Informacoes sobre ordens
| Nome do Produto | Numero de Catalogo | UNID | Preco | Qde | FAVORITOS | |
RPA194 Plasmídeo duplo de Nickase (h) | sc-400816-NIC | 20 µg | $410.00 | |||
RPA194 Plasmídeo duplo de Nickase (h2) | sc-400816-NIC-2 | 20 µg | $410.00 |
POLR1A codifica a RPA194, a subunidade catalítica da RNA polimerase I que conduz a síntese do pré-rRNA 47S no nucléolo, uma etapa limitante para a biogênese de ribossomos. A RPA194 atua no maquinário de transcrição da Pol I para sustentar a organização nucleolar, o crescimento celular e a coordenação do processamento do RNA ribossômico com o estado metabólico da célula. A perturbação da transcrição de rRNA dependente de POLR1A altera a sinalização de estresse nucleolar e as respostas subsequentes associadas ao p53, ligando essa via ao controle do ciclo celular e à vigilância do genoma. Variações genéticas e a desregulação da atividade da Pol I têm sido associadas a fenótipos relacionados a ribossomopatias e são amplamente estudadas no contexto da biologia proliferativa e da adaptação ao estresse.
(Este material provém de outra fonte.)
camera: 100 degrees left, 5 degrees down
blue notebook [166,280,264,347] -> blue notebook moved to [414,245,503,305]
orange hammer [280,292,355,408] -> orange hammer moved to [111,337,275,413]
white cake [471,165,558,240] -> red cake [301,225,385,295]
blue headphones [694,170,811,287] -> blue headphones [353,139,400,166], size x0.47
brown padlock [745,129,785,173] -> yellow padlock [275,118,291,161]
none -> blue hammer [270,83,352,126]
RPA194 O Plasmídeo de Nickase Dupla (h) consiste num par de plasmídeos combinados, concebidos para a edição de alta especificidade do locus POLR1A em linhas celulares human. Cada plasmídeo expressa uma nickase Cas9 D10A e um sgRNA distinto que tem como alvo cadeias de ADN opostas dentro de POLR1A. Quando direcionadas para locais adjacentes em cadeias de ADN opostas, as duas nickases geram cortes deslocados numa única cadeia que, em conjunto, produzem uma quebra escalonada de cadeia dupla, exigindo uma atividade coordenada no alvo por parte de ambas as guias. A quebra de ADN resultante é resolvida por vias de reparação celular endógenas, mais frequentemente através da junção de extremidades não homólogas (NHEJ), levando a inserções ou deleções que perturbam a função POLR1A. Ao exigir o envolvimento de dois sgRNA no locus alvo, a abordagem de dupla nickase aumenta a especificidade da edição e fornece uma estratégia CRISPR complementar para aplicações em que se deseja um controlo adicional sobre a precisão do direcionamento.
Para apoiar a identificação eficiente das células editadas, um plasmídeo codifica GFP para visualização fluorescente das populações transfectadas, enquanto o plasmídeo complementar transporta um gene de resistência à puromicina para seleção antibiótica. Em conjunto, estas características apoiam o enriquecimento eficiente das populações co-transfectadas e simplificam a validação dos clones com POLR1A interrompido.
Apenas para uso em investigação. Não se destina a uso diagnóstico ou terapêutico.